Uno, quello di Sofia, gli avrebbe effettivamente cambiato il suo destino. Era un desiderio pieno, essere desiderati. Cerca di modificare il rettilineo della sua esistenza vedendo il viale della gioia, non sapendo che invece sarebbe rimasto fermo. Al bivio. Preferendo a questo punto buttarsi dal dirupio.

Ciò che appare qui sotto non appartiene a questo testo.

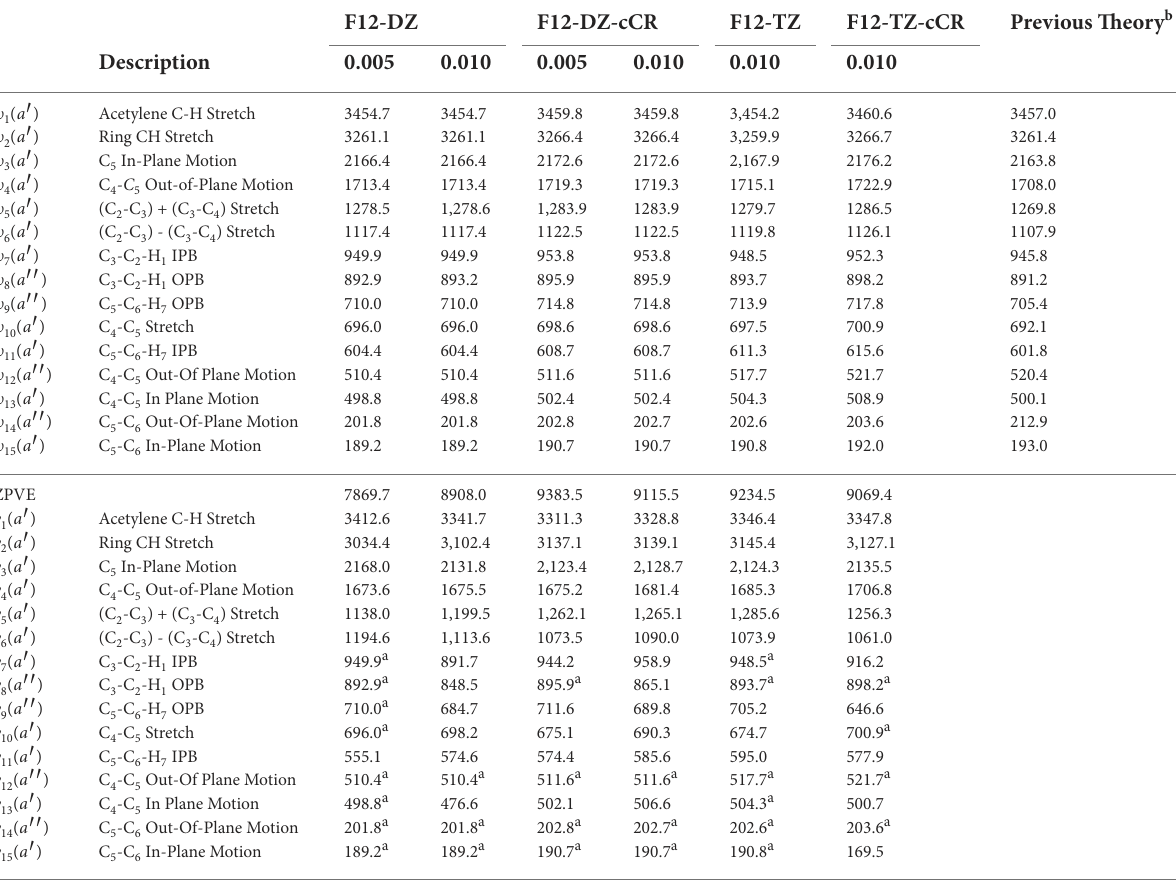
TABLE 6 Harmonicandfundamentalvibrationalfrequenciesof c -C 3 HC 2 Hcomparedtoprevioustheorycomputedatthefc-CCSD(T)/cc-pVTZlevelof theory b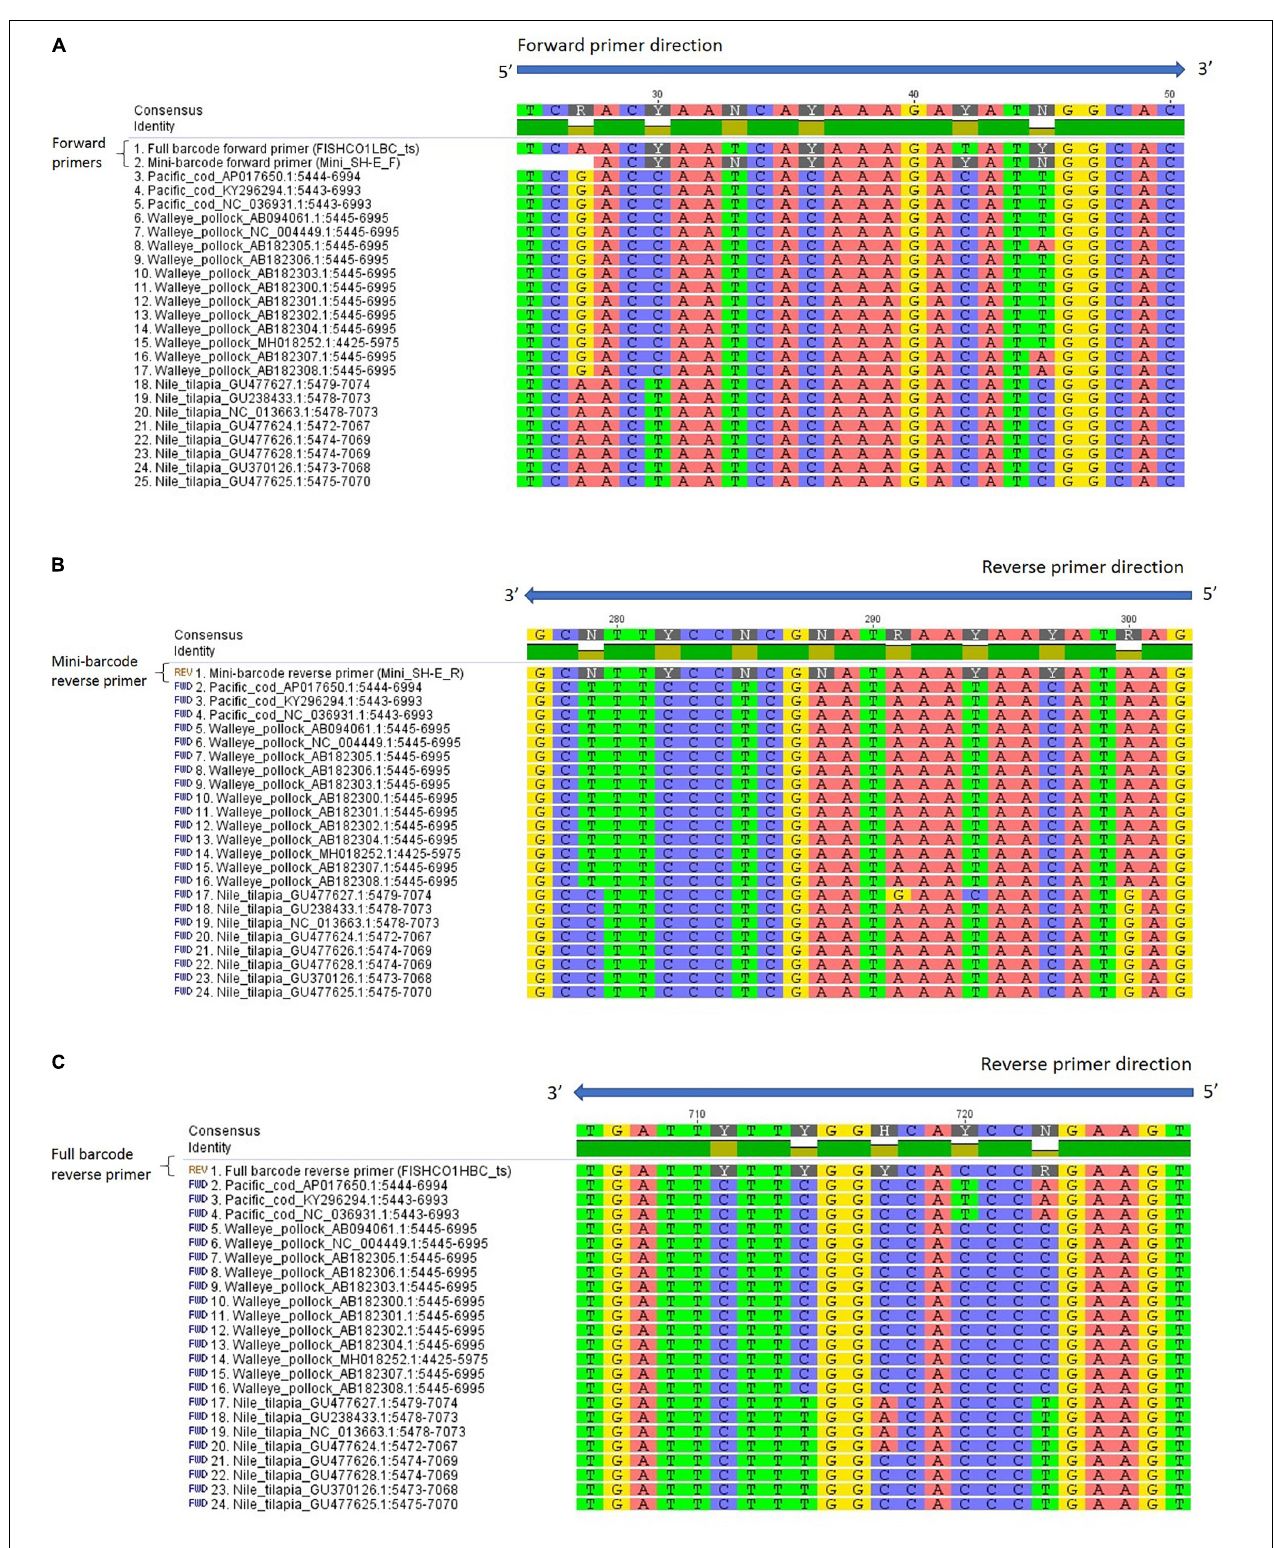
FIGURE 1 | Reference sequences from GenBank aligned with (A) mini SH-E and full-barcode forward primers, (B) mini SH-E reverse primer (reverse complement), and (C) full barcode reverse primer (reverse complement). The sequences were aligned in Geneious using MUSCLE and are shown in the 5 (cid:48) to 3 (cid:48) orientation. Primers are shown without the M13 tails and inosine is represented by an “N” in the primer sequence.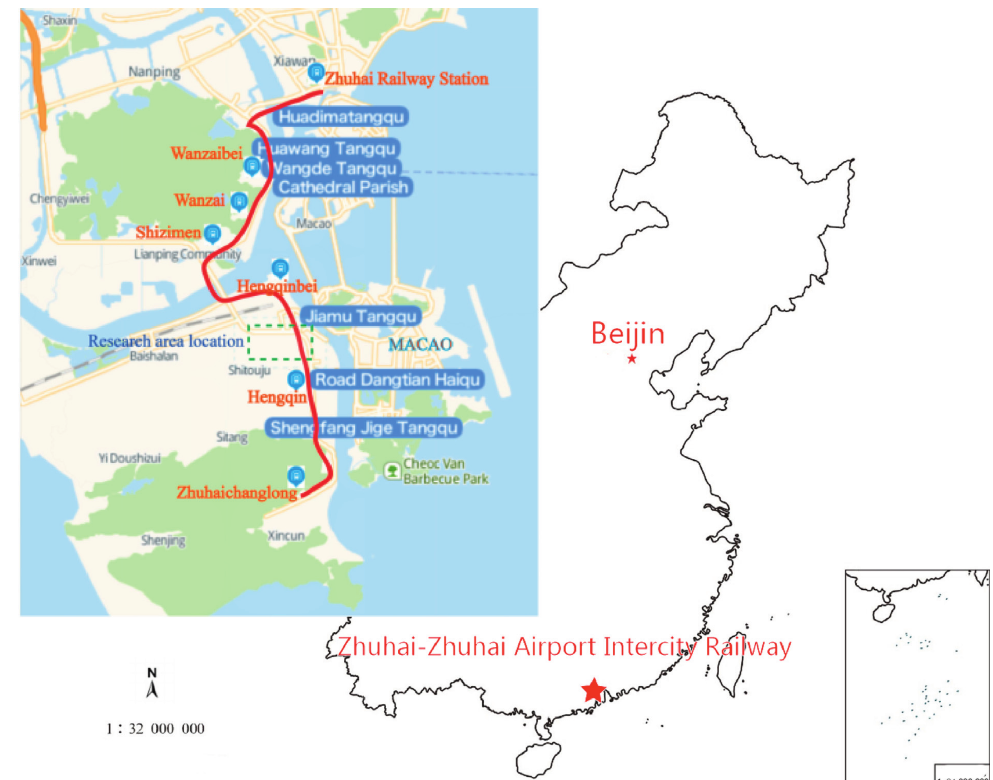
Figure 1: Zhuhai-Zhuhai Airport Intercity Railway.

Ma il secondo desiderio è più interessante. Perché è completamente trascendentale, etereo. Non si fonda su un incrocio di sguardi, o sulla speranza che qualcuno gli parli. Sull’attesa. No, si fonda sul ricordo e la memoria che arrivano a materializzare la presenza fisica di un uomo, Dino Giuffrè, di cui era amico da ragazzo e che da più di 30 anni non vedeva.
Sofia è presente in tutto il film, Dino è completamente assente.
E questo spiega anche l’ordine degli ultimi due pensieri di Titta De Girolamo. Quelli che si fanno quando un uomo sa, è cosciente, che sta morendo.Prima il pensiero di Lei, la donna che lo desiderava, e poi, l’ultimo sprazzo reminiscente, va ad un desiderio.
Attenzione. Non ad un ricordo, ma ad un desiderio che si concretizza in una immagine. Che Dino Giuffrè, appeso per lavoro ad un traliccio elettrico, su una montagna ricoperta di neve, stia pensando al suo amico Titta, con lo sguardo volto nel nulla.
Due desideri diversi, il primo morente, il secondo sognante, ambedue contestuali, che si incrociano nel vuoto assoluto, fisico e mentale, di una triste esistenza.